Project Documentation

This software models mitochondrial DNA using a modular and extensible object-oriented design. Sequences are loaded from FASTA files via the Parser class and represented as MitochondrialDNA objects. Users can extract statistics (e.g., GC content), search for motifs, and perform sequence alignments. Classes like SequenceAligner and MotifFinder inherit a shared interface from Tool. All components are designed for reuse, extensibility, and clear separation of responsibilities. Specifically, the SequenceComparer class facilitates cross-species analysis by enabling pairwise alignments and comparisons against a reference sequence, providing insights into evolutionary relationships and sequence divergence. The MotifFinder can identify conserved patterns across multiple MitochondrialDNA objects, highlighting functionally important regions.
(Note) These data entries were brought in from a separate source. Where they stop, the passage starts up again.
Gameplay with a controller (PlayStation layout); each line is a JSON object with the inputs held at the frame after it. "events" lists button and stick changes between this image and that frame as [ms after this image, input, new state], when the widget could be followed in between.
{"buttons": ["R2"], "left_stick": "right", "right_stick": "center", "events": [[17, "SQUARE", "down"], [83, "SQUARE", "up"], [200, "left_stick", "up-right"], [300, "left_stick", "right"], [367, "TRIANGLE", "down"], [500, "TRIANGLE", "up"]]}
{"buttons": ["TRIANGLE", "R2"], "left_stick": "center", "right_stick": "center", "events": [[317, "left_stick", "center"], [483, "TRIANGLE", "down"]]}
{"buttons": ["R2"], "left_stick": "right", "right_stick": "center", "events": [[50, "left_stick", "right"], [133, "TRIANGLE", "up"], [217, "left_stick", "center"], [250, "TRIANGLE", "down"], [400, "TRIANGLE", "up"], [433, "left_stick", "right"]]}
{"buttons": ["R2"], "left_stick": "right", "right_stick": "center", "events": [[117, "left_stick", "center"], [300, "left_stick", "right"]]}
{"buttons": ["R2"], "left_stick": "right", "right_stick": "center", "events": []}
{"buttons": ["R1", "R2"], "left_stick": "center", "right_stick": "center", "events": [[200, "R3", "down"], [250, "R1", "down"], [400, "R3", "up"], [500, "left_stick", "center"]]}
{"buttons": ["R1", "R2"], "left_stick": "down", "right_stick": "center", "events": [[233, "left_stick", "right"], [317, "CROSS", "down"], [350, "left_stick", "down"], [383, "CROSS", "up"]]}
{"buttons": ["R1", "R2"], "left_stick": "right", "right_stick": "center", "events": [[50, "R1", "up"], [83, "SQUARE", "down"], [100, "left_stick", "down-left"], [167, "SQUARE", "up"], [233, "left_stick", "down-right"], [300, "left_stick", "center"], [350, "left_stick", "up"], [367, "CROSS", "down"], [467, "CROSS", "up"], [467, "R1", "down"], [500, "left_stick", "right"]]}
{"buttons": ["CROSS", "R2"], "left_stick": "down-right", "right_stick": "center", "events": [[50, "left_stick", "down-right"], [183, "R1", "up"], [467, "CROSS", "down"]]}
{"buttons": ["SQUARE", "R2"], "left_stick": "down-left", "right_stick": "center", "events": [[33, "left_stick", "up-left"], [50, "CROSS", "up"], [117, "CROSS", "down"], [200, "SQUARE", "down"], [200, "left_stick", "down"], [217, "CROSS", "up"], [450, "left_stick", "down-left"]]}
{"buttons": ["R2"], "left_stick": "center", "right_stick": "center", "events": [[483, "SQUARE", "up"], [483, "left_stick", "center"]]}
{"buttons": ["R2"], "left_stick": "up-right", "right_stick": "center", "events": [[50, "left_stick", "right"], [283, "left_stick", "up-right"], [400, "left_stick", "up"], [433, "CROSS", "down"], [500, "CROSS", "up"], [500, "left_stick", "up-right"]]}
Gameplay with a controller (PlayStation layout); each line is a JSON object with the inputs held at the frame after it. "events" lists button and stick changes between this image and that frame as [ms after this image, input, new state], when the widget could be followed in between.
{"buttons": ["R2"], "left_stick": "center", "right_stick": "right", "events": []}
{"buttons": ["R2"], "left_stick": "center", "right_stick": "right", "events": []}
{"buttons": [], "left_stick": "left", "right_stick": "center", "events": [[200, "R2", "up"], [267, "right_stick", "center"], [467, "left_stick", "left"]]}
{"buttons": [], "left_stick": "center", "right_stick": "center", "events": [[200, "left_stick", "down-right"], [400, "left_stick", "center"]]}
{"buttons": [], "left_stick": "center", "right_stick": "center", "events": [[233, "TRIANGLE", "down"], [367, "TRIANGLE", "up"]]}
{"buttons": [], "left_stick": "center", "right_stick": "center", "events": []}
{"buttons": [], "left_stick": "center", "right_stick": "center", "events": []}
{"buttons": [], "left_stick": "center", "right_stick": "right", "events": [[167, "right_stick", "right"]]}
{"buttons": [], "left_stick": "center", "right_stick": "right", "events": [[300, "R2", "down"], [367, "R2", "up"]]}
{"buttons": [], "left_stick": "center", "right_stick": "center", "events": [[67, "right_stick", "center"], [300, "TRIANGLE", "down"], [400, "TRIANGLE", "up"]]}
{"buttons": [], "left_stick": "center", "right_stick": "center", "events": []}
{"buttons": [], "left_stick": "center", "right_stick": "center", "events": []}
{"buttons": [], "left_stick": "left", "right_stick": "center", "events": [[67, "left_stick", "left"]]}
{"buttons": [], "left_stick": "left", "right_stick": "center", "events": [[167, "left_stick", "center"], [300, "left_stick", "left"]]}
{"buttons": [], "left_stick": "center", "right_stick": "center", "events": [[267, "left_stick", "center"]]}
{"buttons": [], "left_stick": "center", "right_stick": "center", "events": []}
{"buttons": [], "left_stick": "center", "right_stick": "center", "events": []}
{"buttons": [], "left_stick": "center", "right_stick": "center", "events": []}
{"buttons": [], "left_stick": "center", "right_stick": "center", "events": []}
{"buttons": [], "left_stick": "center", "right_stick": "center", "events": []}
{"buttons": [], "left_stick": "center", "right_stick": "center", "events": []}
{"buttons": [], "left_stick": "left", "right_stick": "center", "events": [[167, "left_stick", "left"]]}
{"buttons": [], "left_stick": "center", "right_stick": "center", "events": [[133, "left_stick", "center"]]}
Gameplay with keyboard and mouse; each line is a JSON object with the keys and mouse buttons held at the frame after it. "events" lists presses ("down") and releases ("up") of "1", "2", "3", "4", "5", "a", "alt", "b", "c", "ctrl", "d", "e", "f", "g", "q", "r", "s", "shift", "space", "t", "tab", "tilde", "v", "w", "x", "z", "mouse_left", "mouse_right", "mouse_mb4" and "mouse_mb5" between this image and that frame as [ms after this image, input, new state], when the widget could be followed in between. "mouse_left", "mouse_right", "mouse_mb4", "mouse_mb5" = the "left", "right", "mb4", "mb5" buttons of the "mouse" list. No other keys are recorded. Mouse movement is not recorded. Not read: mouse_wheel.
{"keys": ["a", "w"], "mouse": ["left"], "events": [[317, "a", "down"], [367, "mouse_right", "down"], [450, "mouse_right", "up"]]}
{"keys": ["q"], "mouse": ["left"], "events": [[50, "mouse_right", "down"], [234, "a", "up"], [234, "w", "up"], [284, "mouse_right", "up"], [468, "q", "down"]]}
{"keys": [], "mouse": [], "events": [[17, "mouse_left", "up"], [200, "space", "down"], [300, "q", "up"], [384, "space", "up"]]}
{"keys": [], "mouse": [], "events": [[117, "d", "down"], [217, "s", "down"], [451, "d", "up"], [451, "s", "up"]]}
These interactions allow for a comprehensive understanding of genomic data beyond individual sequence analysis.

CRC Cards
UML diagram
Method Documentation
Web Interface Templates
Example Input/Output
Module Dependency Diagram
Object-Oriented Design Principles

CRC Cards (Class, Responsibility, Collaborators)

Class: Sequence

Superclass:

Subclass: MitochondrialDNA

Responsibilities:

Serve as abstract base class for biological sequences
Enforce implementation of sequence and length properties
Store raw sequence metadata (__info) from a DataFrame row

Collaborators:

MitochondrialDNA (subclass)

Class: MitochondrialDNA

Superclass: Sequence

Subclass:

Responsibilities:

Represent a single mitochondrial DNA sequence
Implements abstract interface from Sequence
Store sequence information (ID, name, description, sequence data)
Calculate GC content
Extract subsequences
Identify irregular bases

Collaborators:

Sequence (superclass)
Parser (instantiated from data parsed by)
FastaManager (manages collections of)
MotifFinder, SequenceAligner, SequenceComparer (used by)

Class: Tool

Superclass:

Subclasses: Parser, SequenceAligner, MotifFinder

Responsibilities:

Abstract superclass for low-level sequence manipulation tools
Define abstract methods (run, report) to be present in all subclasses

Collaborators:

Parser (subclass)
SequenceAligner (subclass)
MotifFinder (subclass)

Class: Parser

Superclass: Tool

Subclass:

Responsibilities:

Parse a SeqIO supported file, default FASTA
Convert parsed data into pandas DataFrame
Optionally return MitochondrialDNA objects
Export data to CSV
Generate sequence summary reports

Collaborators:

FastaManager (calls Parser)
MitochondrialDNA (instantiated from parsed records)
Tool (superclass)

Class: SequenceAligner

Superclass: Tool

Subclass:

Responsibilities:

Align two biological sequences using Needleman-Wunsch (global) or Smith-Waterman (local) algorithms
Calculate the alignment score
Calculate the number of matches/mismatches/gaps
Optionally print the alignment score matrix
Provide graphical representation of the alignment

Collaborators:

MitochondrialDNA (input type)
Tool (superclass)
SequenceAlignWrapper (used internally)
SequenceComparer (uses SequenceAligner)

Class: MotifFinder

Superclass: Tool

Subclass:

Responsibilities:

Search for a given motif in a DNA sequence and return its positions
Discover overrepresented k-mers (motifs) in a sequence above a frequency threshold
Return and report the last search result (motif matches or discovered motifs)

Collaborators:

Tool (Superclass)
MitochondrialDNA (provides input sequences)

Class: FastaManager

Superclass:

Subclass:

Responsibilities:

Load and manage multiple FASTA datasets, each containing MitochondrialDNA objects
Set the currently active dataset
Provide statistics (GC content, length range, names, count) for the current dataset

Collaborators:

Parser (used to load sequences)
MitochondrialDNA (objects managed)

Class: SequenceAlignWrapper

Superclass:

Subclass:

Responsibilities:

Wrap SequenceAligner to simplify usage and expose a cleaner interface
Perform alignment and return alignment data.

Collaborators:

SequenceAligner (used internally)
AlignmentVisualizer, SequenceComparer (use this wrapper)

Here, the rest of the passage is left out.